--- DATA RECORDS ---

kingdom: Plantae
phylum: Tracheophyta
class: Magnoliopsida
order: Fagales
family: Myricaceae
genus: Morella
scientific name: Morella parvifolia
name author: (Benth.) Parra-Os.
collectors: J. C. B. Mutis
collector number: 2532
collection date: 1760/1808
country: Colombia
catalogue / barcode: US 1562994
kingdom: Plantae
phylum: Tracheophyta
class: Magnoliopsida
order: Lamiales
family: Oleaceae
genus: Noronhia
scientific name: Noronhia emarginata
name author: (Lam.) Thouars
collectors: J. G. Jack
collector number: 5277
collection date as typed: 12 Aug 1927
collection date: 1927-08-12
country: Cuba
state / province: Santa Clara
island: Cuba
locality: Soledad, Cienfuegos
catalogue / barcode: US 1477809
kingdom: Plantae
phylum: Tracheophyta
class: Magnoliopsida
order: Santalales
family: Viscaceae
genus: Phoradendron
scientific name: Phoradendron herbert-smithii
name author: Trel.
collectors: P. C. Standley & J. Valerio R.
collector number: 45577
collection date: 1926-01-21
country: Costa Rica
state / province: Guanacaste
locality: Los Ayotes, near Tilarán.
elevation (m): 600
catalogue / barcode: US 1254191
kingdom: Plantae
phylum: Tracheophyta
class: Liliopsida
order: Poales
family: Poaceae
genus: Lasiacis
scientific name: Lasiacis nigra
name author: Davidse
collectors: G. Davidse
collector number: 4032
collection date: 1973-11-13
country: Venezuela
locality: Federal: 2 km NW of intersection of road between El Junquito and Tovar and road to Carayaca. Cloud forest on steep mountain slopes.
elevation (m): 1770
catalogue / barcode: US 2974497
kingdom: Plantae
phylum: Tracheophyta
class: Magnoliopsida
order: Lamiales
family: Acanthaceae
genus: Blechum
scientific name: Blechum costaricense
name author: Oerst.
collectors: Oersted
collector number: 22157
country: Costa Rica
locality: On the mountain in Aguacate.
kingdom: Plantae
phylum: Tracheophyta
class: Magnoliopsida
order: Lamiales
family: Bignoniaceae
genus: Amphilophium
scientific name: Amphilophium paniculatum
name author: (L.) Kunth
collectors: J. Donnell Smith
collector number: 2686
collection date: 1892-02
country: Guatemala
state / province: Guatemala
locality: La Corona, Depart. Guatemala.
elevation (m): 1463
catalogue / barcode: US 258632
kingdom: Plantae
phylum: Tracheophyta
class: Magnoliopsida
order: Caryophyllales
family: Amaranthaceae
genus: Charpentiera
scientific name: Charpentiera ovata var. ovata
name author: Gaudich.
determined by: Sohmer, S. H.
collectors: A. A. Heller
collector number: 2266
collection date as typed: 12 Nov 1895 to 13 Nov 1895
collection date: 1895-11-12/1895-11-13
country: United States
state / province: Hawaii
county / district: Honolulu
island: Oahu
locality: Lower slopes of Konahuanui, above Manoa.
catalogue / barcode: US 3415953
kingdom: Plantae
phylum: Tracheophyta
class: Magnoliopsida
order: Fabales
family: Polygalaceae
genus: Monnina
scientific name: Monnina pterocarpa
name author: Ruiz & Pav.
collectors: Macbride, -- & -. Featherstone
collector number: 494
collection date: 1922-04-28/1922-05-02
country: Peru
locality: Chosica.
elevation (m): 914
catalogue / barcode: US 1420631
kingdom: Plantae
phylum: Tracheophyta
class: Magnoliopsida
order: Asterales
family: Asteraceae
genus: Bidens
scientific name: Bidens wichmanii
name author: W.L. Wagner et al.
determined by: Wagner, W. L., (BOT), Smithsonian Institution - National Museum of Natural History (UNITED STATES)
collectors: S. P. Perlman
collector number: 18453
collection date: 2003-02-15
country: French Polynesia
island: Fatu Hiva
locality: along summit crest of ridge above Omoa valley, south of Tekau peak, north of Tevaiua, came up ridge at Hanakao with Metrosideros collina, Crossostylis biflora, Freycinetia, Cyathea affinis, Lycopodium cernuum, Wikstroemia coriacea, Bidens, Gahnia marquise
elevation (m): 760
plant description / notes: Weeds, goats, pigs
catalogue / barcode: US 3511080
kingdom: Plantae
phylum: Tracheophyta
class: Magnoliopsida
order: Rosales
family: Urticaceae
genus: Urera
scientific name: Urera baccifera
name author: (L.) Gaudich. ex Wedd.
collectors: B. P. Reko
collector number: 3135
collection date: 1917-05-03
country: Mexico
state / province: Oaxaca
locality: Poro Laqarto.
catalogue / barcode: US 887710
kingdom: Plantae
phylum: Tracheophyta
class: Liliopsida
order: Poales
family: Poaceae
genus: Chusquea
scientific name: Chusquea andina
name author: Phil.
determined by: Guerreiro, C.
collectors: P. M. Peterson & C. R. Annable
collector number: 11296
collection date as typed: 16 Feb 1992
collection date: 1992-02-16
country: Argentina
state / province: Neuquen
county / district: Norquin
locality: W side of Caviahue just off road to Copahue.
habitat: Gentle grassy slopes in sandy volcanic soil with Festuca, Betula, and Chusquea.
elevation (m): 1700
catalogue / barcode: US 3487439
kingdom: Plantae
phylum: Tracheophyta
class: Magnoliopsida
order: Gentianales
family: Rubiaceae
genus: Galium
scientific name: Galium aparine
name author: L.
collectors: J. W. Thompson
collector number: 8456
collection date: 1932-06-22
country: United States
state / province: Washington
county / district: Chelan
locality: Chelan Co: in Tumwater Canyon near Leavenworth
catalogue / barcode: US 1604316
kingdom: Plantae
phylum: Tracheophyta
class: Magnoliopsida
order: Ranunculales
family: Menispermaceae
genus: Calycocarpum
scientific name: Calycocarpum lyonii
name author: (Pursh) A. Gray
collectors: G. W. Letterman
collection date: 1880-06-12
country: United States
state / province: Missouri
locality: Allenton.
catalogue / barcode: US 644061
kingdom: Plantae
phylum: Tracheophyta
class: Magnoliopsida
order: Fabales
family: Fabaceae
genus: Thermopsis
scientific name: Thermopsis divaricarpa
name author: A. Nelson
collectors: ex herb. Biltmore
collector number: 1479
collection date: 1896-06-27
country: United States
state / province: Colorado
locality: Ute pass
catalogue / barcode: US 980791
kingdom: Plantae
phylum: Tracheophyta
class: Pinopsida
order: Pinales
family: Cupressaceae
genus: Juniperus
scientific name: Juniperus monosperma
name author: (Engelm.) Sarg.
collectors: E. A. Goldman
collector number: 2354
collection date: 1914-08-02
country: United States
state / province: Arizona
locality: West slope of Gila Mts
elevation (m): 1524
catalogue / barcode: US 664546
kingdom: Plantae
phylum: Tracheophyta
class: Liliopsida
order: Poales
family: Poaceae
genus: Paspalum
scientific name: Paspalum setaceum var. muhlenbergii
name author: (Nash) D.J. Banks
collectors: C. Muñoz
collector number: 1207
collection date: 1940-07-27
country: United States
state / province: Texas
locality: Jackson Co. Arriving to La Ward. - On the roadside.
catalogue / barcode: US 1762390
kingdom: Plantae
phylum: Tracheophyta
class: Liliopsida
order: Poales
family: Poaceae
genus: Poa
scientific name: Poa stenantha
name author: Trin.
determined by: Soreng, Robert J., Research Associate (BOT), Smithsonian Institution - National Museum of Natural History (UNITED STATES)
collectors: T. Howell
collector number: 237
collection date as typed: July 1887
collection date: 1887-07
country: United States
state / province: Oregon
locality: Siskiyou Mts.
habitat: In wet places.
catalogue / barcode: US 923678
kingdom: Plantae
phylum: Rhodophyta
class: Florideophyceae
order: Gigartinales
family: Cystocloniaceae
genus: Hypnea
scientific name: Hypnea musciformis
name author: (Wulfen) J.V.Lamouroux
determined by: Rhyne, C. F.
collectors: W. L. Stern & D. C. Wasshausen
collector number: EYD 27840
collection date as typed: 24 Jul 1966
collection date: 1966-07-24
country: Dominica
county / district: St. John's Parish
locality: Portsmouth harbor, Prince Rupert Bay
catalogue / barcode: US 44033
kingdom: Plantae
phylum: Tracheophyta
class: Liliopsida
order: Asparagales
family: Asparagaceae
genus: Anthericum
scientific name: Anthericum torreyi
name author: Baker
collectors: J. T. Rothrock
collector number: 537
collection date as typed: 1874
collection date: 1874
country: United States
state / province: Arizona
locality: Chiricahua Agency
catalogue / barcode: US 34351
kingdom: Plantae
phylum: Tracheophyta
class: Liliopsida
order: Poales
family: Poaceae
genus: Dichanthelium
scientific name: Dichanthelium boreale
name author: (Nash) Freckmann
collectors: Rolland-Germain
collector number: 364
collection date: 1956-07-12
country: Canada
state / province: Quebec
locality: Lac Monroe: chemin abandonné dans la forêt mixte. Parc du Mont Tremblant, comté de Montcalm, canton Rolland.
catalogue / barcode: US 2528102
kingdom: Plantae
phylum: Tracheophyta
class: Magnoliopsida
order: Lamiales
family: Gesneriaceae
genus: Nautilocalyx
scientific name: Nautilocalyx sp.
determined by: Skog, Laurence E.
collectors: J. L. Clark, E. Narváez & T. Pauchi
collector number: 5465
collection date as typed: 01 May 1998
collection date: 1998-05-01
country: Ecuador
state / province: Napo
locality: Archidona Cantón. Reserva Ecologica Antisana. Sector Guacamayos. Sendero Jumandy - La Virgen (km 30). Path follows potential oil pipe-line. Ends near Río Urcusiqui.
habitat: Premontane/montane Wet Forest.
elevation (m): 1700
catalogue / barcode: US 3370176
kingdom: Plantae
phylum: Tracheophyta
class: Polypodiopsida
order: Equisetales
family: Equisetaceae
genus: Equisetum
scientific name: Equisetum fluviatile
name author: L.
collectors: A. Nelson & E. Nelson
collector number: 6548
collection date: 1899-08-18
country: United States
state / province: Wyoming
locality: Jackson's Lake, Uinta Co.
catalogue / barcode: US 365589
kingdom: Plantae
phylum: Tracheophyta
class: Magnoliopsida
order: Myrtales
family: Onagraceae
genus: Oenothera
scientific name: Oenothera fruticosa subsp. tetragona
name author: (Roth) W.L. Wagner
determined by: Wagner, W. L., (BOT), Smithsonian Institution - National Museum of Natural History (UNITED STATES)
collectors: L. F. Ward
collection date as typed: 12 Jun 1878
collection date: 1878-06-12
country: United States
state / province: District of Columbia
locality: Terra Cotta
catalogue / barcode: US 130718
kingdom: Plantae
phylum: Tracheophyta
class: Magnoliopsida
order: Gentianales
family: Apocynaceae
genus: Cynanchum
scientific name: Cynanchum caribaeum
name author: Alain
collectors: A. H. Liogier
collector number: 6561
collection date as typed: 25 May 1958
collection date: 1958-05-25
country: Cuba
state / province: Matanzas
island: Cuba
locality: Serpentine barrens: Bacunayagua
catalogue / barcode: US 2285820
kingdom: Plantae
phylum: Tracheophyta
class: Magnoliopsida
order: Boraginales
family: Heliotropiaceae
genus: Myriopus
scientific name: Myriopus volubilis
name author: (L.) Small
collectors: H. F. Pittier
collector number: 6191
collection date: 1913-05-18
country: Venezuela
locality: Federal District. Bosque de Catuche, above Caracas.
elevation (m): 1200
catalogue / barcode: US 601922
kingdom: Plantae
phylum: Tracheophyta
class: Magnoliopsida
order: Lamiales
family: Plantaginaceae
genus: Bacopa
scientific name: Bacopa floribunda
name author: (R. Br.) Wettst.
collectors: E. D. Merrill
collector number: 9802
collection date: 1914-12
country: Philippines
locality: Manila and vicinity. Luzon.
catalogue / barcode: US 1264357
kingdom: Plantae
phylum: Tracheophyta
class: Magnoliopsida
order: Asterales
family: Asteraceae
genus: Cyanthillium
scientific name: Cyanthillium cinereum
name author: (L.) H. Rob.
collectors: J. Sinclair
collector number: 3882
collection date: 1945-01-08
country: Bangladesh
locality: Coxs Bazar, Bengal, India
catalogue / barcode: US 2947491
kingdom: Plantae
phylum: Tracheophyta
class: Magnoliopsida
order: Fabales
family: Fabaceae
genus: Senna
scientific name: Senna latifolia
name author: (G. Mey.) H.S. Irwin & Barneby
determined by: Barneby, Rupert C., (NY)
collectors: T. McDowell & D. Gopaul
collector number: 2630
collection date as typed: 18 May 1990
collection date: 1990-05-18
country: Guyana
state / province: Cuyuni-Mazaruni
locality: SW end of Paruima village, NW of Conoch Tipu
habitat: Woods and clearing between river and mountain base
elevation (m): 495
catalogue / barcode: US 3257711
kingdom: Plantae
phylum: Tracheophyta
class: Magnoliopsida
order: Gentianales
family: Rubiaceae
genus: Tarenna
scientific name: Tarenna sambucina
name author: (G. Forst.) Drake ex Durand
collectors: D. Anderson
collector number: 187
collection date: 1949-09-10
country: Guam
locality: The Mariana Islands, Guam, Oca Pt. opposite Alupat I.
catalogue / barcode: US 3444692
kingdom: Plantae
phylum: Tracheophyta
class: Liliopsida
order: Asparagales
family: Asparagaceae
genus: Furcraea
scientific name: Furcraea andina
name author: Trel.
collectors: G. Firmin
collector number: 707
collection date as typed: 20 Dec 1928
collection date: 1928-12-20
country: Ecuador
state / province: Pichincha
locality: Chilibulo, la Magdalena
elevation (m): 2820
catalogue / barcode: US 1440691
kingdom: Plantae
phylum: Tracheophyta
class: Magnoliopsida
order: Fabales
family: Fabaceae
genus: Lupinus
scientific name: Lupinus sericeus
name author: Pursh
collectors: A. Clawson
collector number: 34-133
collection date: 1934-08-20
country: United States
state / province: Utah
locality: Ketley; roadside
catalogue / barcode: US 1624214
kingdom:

---

WHAT THE TASK REQUIRES — Take the material from the line with "scientific name: Juniperus monosperma" through the line with "elevation (m): 1524" and recast it as a two-column CSV headed field and value, one row per line. Put each field name and its value in its own quoted field, with any line breaks turned into spaces.

TASK OUTPUT —
field,value
"scientific name:","Juniperus monosperma"
"name author:","(Engelm.) Sarg."
"collectors:","E. A. Goldman"
"collector number:","2354"
"collection date:","1914-08-02"
"country:","United States"
"state / province:","Arizona"
"locality:","West slope of Gila Mts"
"elevation (m):","1524"